DIRECTIONS:
Where the string "decon" appears in a line of the data, show that line.

Data entries
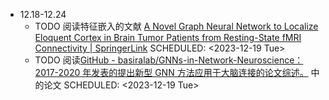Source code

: - 12.18-12.24
	- TODO 阅读特征嵌入的文献 [A Novel Graph Neural Network to Localize Eloquent Cortex in Brain Tumor Patients from Resting-State fMRI Connectivity | SpringerLink](https://link.springer.com/chapter/10.1007/978-3-030-32391-2_2)
	  SCHEDULED: <2023-12-19 Tue>
	- TODO 阅读[GitHub - basiralab/GNNs-in-Network-Neuroscience：2017-2020 年发表的提出新型 GNN 方法应用于大脑连接的论文综述。](https://github.com/basiralab/GNNs-in-Network-Neuroscience) 中的论文
	  SCHEDULED: <2023-12-19 Tue>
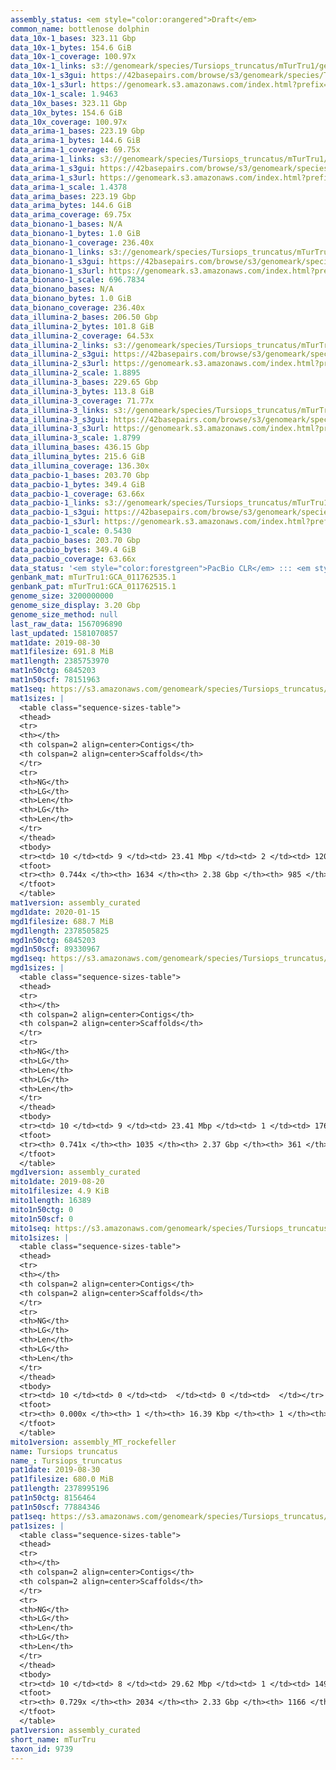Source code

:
 ```yaml
---
assembly_status: <em style="color:orangered">Draft</em>
common_name: bottlenose dolphin
data_10x-1_bases: 323.11 Gbp
data_10x-1_bytes: 154.6 GiB
data_10x-1_coverage: 100.97x
data_10x-1_links: s3://genomeark/species/Tursiops_truncatus/mTurTru1/genomic_data/10x/<br>
data_10x-1_s3gui: https://42basepairs.com/browse/s3/genomeark/species/Tursiops_truncatus/mTurTru1/genomic_data/10x/
data_10x-1_s3url: https://genomeark.s3.amazonaws.com/index.html?prefix=species/Tursiops_truncatus/mTurTru1/genomic_data/10x/
data_10x-1_scale: 1.9463
data_10x_bases: 323.11 Gbp
data_10x_bytes: 154.6 GiB
data_10x_coverage: 100.97x
data_arima-1_bases: 223.19 Gbp
data_arima-1_bytes: 144.6 GiB
data_arima-1_coverage: 69.75x
data_arima-1_links: s3://genomeark/species/Tursiops_truncatus/mTurTru1/genomic_data/arima/<br>
data_arima-1_s3gui: https://42basepairs.com/browse/s3/genomeark/species/Tursiops_truncatus/mTurTru1/genomic_data/arima/
data_arima-1_s3url: https://genomeark.s3.amazonaws.com/index.html?prefix=species/Tursiops_truncatus/mTurTru1/genomic_data/arima/
data_arima-1_scale: 1.4378
data_arima_bases: 223.19 Gbp
data_arima_bytes: 144.6 GiB
data_arima_coverage: 69.75x
data_bionano-1_bases: N/A
data_bionano-1_bytes: 1.0 GiB
data_bionano-1_coverage: 236.40x
data_bionano-1_links: s3://genomeark/species/Tursiops_truncatus/mTurTru1/genomic_data/bionano/<br>
data_bionano-1_s3gui: https://42basepairs.com/browse/s3/genomeark/species/Tursiops_truncatus/mTurTru1/genomic_data/bionano/
data_bionano-1_s3url: https://genomeark.s3.amazonaws.com/index.html?prefix=species/Tursiops_truncatus/mTurTru1/genomic_data/bionano/
data_bionano-1_scale: 696.7834
data_bionano_bases: N/A
data_bionano_bytes: 1.0 GiB
data_bionano_coverage: 236.40x
data_illumina-2_bases: 206.50 Gbp
data_illumina-2_bytes: 101.8 GiB
data_illumina-2_coverage: 64.53x
data_illumina-2_links: s3://genomeark/species/Tursiops_truncatus/mTurTru2/genomic_data/illumina/<br>
data_illumina-2_s3gui: https://42basepairs.com/browse/s3/genomeark/species/Tursiops_truncatus/mTurTru2/genomic_data/illumina/
data_illumina-2_s3url: https://genomeark.s3.amazonaws.com/index.html?prefix=species/Tursiops_truncatus/mTurTru2/genomic_data/illumina/
data_illumina-2_scale: 1.8895
data_illumina-3_bases: 229.65 Gbp
data_illumina-3_bytes: 113.8 GiB
data_illumina-3_coverage: 71.77x
data_illumina-3_links: s3://genomeark/species/Tursiops_truncatus/mTurTru3/genomic_data/illumina/<br>
data_illumina-3_s3gui: https://42basepairs.com/browse/s3/genomeark/species/Tursiops_truncatus/mTurTru3/genomic_data/illumina/
data_illumina-3_s3url: https://genomeark.s3.amazonaws.com/index.html?prefix=species/Tursiops_truncatus/mTurTru3/genomic_data/illumina/
data_illumina-3_scale: 1.8799
data_illumina_bases: 436.15 Gbp
data_illumina_bytes: 215.6 GiB
data_illumina_coverage: 136.30x
data_pacbio-1_bases: 203.70 Gbp
data_pacbio-1_bytes: 349.4 GiB
data_pacbio-1_coverage: 63.66x
data_pacbio-1_links: s3://genomeark/species/Tursiops_truncatus/mTurTru1/genomic_data/pacbio/<br>
data_pacbio-1_s3gui: https://42basepairs.com/browse/s3/genomeark/species/Tursiops_truncatus/mTurTru1/genomic_data/pacbio/
data_pacbio-1_s3url: https://genomeark.s3.amazonaws.com/index.html?prefix=species/Tursiops_truncatus/mTurTru1/genomic_data/pacbio/
data_pacbio-1_scale: 0.5430
data_pacbio_bases: 203.70 Gbp
data_pacbio_bytes: 349.4 GiB
data_pacbio_coverage: 63.66x
data_status: '<em style="color:forestgreen">PacBio CLR</em> ::: <em style="color:forestgreen">10x</em> ::: <em style="color:forestgreen">Arima</em> ::: <em style="color:forestgreen">Illumina</em>'
genbank_mat: mTurTru1:GCA_011762535.1
genbank_pat: mTurTru1:GCA_011762515.1
genome_size: 3200000000
genome_size_display: 3.20 Gbp
genome_size_method: null
last_raw_data: 1567096890
last_updated: 1581070857
mat1date: 2019-08-30
mat1filesize: 691.8 MiB
mat1length: 2385753970
mat1n50ctg: 6845203
mat1n50scf: 78151963
mat1seq: https://s3.amazonaws.com/genomeark/species/Tursiops_truncatus/mTurTru1/assembly_curated/mTurTru1.mat.decon.20190830.fasta.gz
mat1sizes: |
  <table class="sequence-sizes-table">
  <thead>
  <tr>
  <th></th>
  <th colspan=2 align=center>Contigs</th>
  <th colspan=2 align=center>Scaffolds</th>
  </tr>
  <tr>
  <th>NG</th>
  <th>LG</th>
  <th>Len</th>
  <th>LG</th>
  <th>Len</th>
  </tr>
  </thead>
  <tbody>
  <tr><td> 10 </td><td> 9 </td><td> 23.41 Mbp </td><td> 2 </td><td> 120.55 Mbp </td></tr>  <tr><td> 20 </td><td> 26 </td><td> 15.76 Mbp </td><td> 4 </td><td> 108.43 Mbp </td></tr>  <tr><td> 30 </td><td> 50 </td><td> 11.70 Mbp </td><td> 8 </td><td> 97.23 Mbp </td></tr>  <tr><td> 40 </td><td> 81 </td><td> 8.64 Mbp </td><td> 11 </td><td> 88.99 Mbp </td></tr>  <tr style="background-color:#cccccc;"><td> 50 </td><td> 122 </td><td style="background-color:#88ff88;"> 6.85 Mbp </td><td> 15 </td><td style="background-color:#88ff88;"> 78.15 Mbp </td></tr>  <tr><td> 60 </td><td> 184 </td><td> 3.72 Mbp </td><td> 19 </td><td> 55.44 Mbp </td></tr>  <tr><td> 70 </td><td> 321 </td><td> 1.18 Mbp </td><td> 29 </td><td> 22.07 Mbp </td></tr>  <tr><td> 80 </td><td> 0 </td><td>  </td><td> 0 </td><td>  </td></tr>  <tr><td> 90 </td><td> 0 </td><td>  </td><td> 0 </td><td>  </td></tr>  <tr><td> 100 </td><td> 0 </td><td>  </td><td> 0 </td><td>  </td></tr>  </tbody>
  <tfoot>
  <tr><th> 0.744x </th><th> 1634 </th><th> 2.38 Gbp </th><th> 985 </th><th> 2.39 Gbp </th></tr>
  </tfoot>
  </table>
mat1version: assembly_curated
mgd1date: 2020-01-15
mgd1filesize: 688.7 MiB
mgd1length: 2378505825
mgd1n50ctg: 6845203
mgd1n50scf: 89330967
mgd1seq: https://s3.amazonaws.com/genomeark/species/Tursiops_truncatus/mTurTru1/assembly_curated/mTurTru1.mat.Y.cur.20200115.fasta.gz
mgd1sizes: |
  <table class="sequence-sizes-table">
  <thead>
  <tr>
  <th></th>
  <th colspan=2 align=center>Contigs</th>
  <th colspan=2 align=center>Scaffolds</th>
  </tr>
  <tr>
  <th>NG</th>
  <th>LG</th>
  <th>Len</th>
  <th>LG</th>
  <th>Len</th>
  </tr>
  </thead>
  <tbody>
  <tr><td> 10 </td><td> 9 </td><td> 23.41 Mbp </td><td> 1 </td><td> 176.47 Mbp </td></tr>  <tr><td> 20 </td><td> 26 </td><td> 15.76 Mbp </td><td> 3 </td><td> 144.18 Mbp </td></tr>  <tr><td> 30 </td><td> 50 </td><td> 11.70 Mbp </td><td> 6 </td><td> 115.60 Mbp </td></tr>  <tr><td> 40 </td><td> 81 </td><td> 8.63 Mbp </td><td> 8 </td><td> 108.43 Mbp </td></tr>  <tr style="background-color:#cccccc;"><td> 50 </td><td> 123 </td><td style="background-color:#88ff88;"> 6.85 Mbp </td><td> 12 </td><td style="background-color:#88ff88;"> 89.33 Mbp </td></tr>  <tr><td> 60 </td><td> 184 </td><td> 3.75 Mbp </td><td> 15 </td><td> 86.29 Mbp </td></tr>  <tr><td> 70 </td><td> 317 </td><td> 1.30 Mbp </td><td> 19 </td><td> 58.64 Mbp </td></tr>  <tr><td> 80 </td><td> 0 </td><td>  </td><td> 0 </td><td>  </td></tr>  <tr><td> 90 </td><td> 0 </td><td>  </td><td> 0 </td><td>  </td></tr>  <tr><td> 100 </td><td> 0 </td><td>  </td><td> 0 </td><td>  </td></tr>  </tbody>
  <tfoot>
  <tr><th> 0.741x </th><th> 1035 </th><th> 2.37 Gbp </th><th> 361 </th><th> 2.38 Gbp </th></tr>
  </tfoot>
  </table>
mgd1version: assembly_curated
mito1date: 2019-08-20
mito1filesize: 4.9 KiB
mito1length: 16389
mito1n50ctg: 0
mito1n50scf: 0
mito1seq: https://s3.amazonaws.com/genomeark/species/Tursiops_truncatus/mTurTru1/assembly_MT_rockefeller/mTurTru1.MT.20190820.fasta.gz
mito1sizes: |
  <table class="sequence-sizes-table">
  <thead>
  <tr>
  <th></th>
  <th colspan=2 align=center>Contigs</th>
  <th colspan=2 align=center>Scaffolds</th>
  </tr>
  <tr>
  <th>NG</th>
  <th>LG</th>
  <th>Len</th>
  <th>LG</th>
  <th>Len</th>
  </tr>
  </thead>
  <tbody>
  <tr><td> 10 </td><td> 0 </td><td>  </td><td> 0 </td><td>  </td></tr>  <tr><td> 20 </td><td> 0 </td><td>  </td><td> 0 </td><td>  </td></tr>  <tr><td> 30 </td><td> 0 </td><td>  </td><td> 0 </td><td>  </td></tr>  <tr><td> 40 </td><td> 0 </td><td>  </td><td> 0 </td><td>  </td></tr>  <tr style="background-color:#cccccc;"><td> 50 </td><td> 0 </td><td style="background-color:#ff8888;">  </td><td> 0 </td><td style="background-color:#ff8888;">  </td></tr>  <tr><td> 60 </td><td> 0 </td><td>  </td><td> 0 </td><td>  </td></tr>  <tr><td> 70 </td><td> 0 </td><td>  </td><td> 0 </td><td>  </td></tr>  <tr><td> 80 </td><td> 0 </td><td>  </td><td> 0 </td><td>  </td></tr>  <tr><td> 90 </td><td> 0 </td><td>  </td><td> 0 </td><td>  </td></tr>  <tr><td> 100 </td><td> 0 </td><td>  </td><td> 0 </td><td>  </td></tr>  </tbody>
  <tfoot>
  <tr><th> 0.000x </th><th> 1 </th><th> 16.39 Kbp </th><th> 1 </th><th> 16.39 Kbp </th></tr>
  </tfoot>
  </table>
mito1version: assembly_MT_rockefeller
name: Tursiops truncatus
name_: Tursiops_truncatus
pat1date: 2019-08-30
pat1filesize: 680.0 MiB
pat1length: 2378995196
pat1n50ctg: 8156464
pat1n50scf: 77884346
pat1seq: https://s3.amazonaws.com/genomeark/species/Tursiops_truncatus/mTurTru1/assembly_curated/mTurTru1.pat.decon.20190830.fasta.gz
pat1sizes: |
  <table class="sequence-sizes-table">
  <thead>
  <tr>
  <th></th>
  <th colspan=2 align=center>Contigs</th>
  <th colspan=2 align=center>Scaffolds</th>
  </tr>
  <tr>
  <th>NG</th>
  <th>LG</th>
  <th>Len</th>
  <th>LG</th>
  <th>Len</th>
  </tr>
  </thead>
  <tbody>
  <tr><td> 10 </td><td> 8 </td><td> 29.62 Mbp </td><td> 1 </td><td> 149.93 Mbp </td></tr>  <tr><td> 20 </td><td> 21 </td><td> 20.46 Mbp </td><td> 4 </td><td> 108.57 Mbp </td></tr>  <tr><td> 30 </td><td> 40 </td><td> 15.12 Mbp </td><td> 7 </td><td> 101.97 Mbp </td></tr>  <tr><td> 40 </td><td> 64 </td><td> 11.24 Mbp </td><td> 11 </td><td> 87.03 Mbp </td></tr>  <tr style="background-color:#cccccc;"><td> 50 </td><td> 98 </td><td style="background-color:#88ff88;"> 8.16 Mbp </td><td> 15 </td><td style="background-color:#88ff88;"> 77.88 Mbp </td></tr>  <tr><td> 60 </td><td> 149 </td><td> 4.67 Mbp </td><td> 20 </td><td> 46.18 Mbp </td></tr>  <tr><td> 70 </td><td> 386 </td><td> 211.56 Kbp </td><td> 31 </td><td> 9.47 Mbp </td></tr>  <tr><td> 80 </td><td> 0 </td><td>  </td><td> 0 </td><td>  </td></tr>  <tr><td> 90 </td><td> 0 </td><td>  </td><td> 0 </td><td>  </td></tr>  <tr><td> 100 </td><td> 0 </td><td>  </td><td> 0 </td><td>  </td></tr>  </tbody>
  <tfoot>
  <tr><th> 0.729x </th><th> 2034 </th><th> 2.33 Gbp </th><th> 1166 </th><th> 2.38 Gbp </th></tr>
  </tfoot>
  </table>
pat1version: assembly_curated
short_name: mTurTru
taxon_id: 9739
---
```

FINISHED TASK:
mat1seq: https://s3.amazonaws.com/genomeark/species/Tursiops_truncatus/mTurTru1/assembly_curated/mTurTru1.mat.decon.20190830.fasta.gz
pat1seq: https://s3.amazonaws.com/genomeark/species/Tursiops_truncatus/mTurTru1/assembly_curated/mTurTru1.pat.decon.20190830.fasta.gz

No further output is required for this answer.